Não é segredo para ninguém medianamente informado que se Eduardo Cunha chegar à presidência da Câmara dos Deputados toda pessoa de bem logo sentirá as mais sinceras e pungentes saudades de Inocêncio de Oliveira e Severino Cavalcanti. No âmbito congressual da lógica de palácio e em nome do projeto gradualista comum, Dilma deveria chamar Aécio a um entendimento para que as duas forças, ainda que mantendo suas hostilidades institucionais, somassem esforços para que o Senado fosse presidido pelo PSDB e a Câmara pelo PT (ou vice versa), cabendo ao PMDB de Temer as devidas compensações em ministérios — um típico toma-lá-dá-cá. Um arranjo assim permitiria conter o ímpeto das forças mais nocivas à democracia pactada em que vivemos (ruim com ela, pior sem ela), daria parâmetros mais seguros para algum desenvolvimento, sem desmanchar a polarização fajuta de que os dois partidos julgam se beneficiar, e abriria perspectivas para que nosso povo pudesse se informar em prol de uma alternativa melhor no curso dos próximos anos, o que poderia incluir uma segmentação mais clara na lógica da rua.

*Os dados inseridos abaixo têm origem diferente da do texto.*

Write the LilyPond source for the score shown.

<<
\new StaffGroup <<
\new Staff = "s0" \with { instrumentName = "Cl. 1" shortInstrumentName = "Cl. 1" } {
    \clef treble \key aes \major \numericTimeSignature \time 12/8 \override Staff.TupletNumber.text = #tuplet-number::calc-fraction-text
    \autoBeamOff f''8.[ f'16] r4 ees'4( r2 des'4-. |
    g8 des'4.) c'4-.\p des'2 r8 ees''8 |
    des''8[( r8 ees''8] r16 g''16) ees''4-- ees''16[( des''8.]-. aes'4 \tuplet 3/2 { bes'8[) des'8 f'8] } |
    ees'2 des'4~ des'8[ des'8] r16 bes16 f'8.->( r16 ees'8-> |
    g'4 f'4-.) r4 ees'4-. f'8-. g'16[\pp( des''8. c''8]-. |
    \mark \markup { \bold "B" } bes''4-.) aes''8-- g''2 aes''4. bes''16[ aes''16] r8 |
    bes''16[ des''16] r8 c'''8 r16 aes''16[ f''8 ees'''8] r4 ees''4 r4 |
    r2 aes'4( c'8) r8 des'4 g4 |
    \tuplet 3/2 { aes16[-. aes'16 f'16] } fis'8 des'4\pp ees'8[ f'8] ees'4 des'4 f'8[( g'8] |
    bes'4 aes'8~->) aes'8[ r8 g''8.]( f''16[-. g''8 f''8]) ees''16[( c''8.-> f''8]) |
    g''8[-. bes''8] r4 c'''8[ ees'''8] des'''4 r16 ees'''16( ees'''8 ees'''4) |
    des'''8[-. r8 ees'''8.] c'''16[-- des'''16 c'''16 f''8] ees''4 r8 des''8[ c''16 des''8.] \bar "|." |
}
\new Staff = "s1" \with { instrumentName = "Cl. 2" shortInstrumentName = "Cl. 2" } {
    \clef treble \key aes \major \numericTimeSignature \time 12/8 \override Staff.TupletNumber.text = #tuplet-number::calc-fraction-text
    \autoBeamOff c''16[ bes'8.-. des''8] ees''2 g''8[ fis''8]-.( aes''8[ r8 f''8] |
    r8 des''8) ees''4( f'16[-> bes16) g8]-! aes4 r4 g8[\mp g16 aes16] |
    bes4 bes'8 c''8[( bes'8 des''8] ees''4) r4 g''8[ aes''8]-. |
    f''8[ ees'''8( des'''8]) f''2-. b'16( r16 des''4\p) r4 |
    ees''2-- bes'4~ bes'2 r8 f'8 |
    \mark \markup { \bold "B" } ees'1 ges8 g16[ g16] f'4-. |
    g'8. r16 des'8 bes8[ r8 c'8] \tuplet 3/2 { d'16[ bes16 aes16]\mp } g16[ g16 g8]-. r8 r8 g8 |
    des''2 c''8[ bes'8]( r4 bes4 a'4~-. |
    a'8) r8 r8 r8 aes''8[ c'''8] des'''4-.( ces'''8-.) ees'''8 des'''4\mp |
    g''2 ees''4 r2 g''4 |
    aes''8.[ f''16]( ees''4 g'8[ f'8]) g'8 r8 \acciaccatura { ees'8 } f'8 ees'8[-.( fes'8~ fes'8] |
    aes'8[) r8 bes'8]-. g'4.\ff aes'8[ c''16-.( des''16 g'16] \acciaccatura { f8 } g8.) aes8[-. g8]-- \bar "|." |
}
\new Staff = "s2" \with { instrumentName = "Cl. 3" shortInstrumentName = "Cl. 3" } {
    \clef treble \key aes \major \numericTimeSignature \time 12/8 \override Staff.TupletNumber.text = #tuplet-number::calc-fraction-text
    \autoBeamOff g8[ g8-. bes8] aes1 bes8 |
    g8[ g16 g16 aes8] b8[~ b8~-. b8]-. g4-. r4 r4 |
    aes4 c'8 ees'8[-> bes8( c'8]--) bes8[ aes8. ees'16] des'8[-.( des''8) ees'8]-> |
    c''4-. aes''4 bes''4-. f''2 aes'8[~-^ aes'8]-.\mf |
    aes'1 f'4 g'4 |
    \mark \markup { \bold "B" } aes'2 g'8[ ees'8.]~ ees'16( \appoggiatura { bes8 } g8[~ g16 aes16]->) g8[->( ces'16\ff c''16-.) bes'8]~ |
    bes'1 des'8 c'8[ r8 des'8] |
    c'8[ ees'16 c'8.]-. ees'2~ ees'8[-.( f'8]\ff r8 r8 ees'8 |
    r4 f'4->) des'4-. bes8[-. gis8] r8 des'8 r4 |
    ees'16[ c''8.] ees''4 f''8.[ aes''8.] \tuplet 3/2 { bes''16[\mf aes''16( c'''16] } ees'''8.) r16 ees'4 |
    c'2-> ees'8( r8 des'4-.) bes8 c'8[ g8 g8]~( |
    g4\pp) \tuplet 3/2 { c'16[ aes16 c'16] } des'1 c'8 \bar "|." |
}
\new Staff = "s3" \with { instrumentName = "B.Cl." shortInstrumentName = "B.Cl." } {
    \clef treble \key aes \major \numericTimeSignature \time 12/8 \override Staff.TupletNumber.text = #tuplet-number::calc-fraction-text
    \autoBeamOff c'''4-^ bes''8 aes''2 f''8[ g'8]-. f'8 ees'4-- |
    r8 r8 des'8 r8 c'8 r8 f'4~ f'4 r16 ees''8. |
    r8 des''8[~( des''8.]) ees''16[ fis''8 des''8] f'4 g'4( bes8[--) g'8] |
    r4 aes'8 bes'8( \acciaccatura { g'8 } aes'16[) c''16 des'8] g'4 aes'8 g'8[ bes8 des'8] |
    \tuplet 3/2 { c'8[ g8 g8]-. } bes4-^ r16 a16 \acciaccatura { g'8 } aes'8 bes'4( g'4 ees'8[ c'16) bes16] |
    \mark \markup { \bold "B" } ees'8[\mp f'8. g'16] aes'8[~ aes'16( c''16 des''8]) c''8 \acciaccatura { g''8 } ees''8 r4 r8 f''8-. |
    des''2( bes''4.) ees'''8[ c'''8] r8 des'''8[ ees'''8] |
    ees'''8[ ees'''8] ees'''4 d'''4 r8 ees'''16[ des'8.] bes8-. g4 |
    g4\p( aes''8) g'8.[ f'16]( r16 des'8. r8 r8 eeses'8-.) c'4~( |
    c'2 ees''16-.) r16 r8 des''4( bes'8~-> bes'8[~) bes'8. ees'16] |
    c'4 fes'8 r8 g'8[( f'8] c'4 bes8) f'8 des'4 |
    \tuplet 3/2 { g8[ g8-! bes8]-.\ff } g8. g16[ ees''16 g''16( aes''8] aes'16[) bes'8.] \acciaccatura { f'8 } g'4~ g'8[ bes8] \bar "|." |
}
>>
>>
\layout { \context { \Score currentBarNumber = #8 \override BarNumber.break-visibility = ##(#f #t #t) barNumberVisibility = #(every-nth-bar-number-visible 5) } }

Quanto à luta de classes, se Marx tivesse se ocupado dela com a atenção que deu ao monumental O Capital, o mais provável é que já a tivéssemos abandonado pelo menos logo depois da Primeira Guerra Mundial e da consolidação do poder totalitário na Rússia, eventos correlatos que compuseram o féretro da viabilidade do que quer que se tenha entendido como luta de classes. Tendo sido uma auspiciosa proposta de ação política plausível no curso do século que vai dos primeiros levantes ludistas de massa (1811) até a votação dos créditos de guerra pela social-democracia alemã (1914) — ação nacionalista que liberou sem contraste o chauvinismo alemão que resultou em Hitler e selou antecipadamente o malogro do empuxo internacional da revolução russa — , a luta de classes jamais foi um dado de realidade independente da vontade consciente dos atores políticos, por mais que equivocadamente se tenha buscado ver nela um motor autônomo da história, como que numa contraposição simétrica à não menos mítica mão invisível do mercado, ambas afilhadas daquela célebre toupeira espírita de Shakespeare, que levou Hamlet a dizer do muito que há em céu e terra além do que pode supor a filosofia. A manivela da luta de classes depende de escolhas subjetivas lastreadas em modos de vida historicamente dados e, assim, nem mesmo uma impressora 3D dará conta de trazê-la de volta. Deixemos a diversidade da lógica da rua em paz — faremos muito se conseguirmos construir um objetivo comum que não seja encarado como uma substituição arbitrária e contraproducente de objetivos singulares.

Mas se a solução do nosso problema não está contemplada no inventário de temas da Reforma Política, nem pode ser encontrada pela via da luta de classes, o que propor para orientar a lógica da rua no sentido de uma transformação contra a desigualdade?

 

NOTAS CURTAS

– Dilma não tem escolha: ou derrota Eduardo Cunha ou será derrotada por ele. Por isso, se vierem a apresenta-lo na presidência da Câmara como resultado de qualquer coisa que se assemelhe a um acerto, podemos dar tudo por perdido – mesmo.

– A força de Cunha no PMDB abre a oportunidade de rachar esse partido em favor do que há de melhor no pacto incrementalista do Plano Real: PT, PSDB e uma boa parte do PMDB no comando de um jogo que não precisa anular as disputas entre eles, mas livra o país de retrocessos cada dia mais plausíveis, abrindo espaço para uma regulamentação cada vez menos reacionária da Constituição de 1988.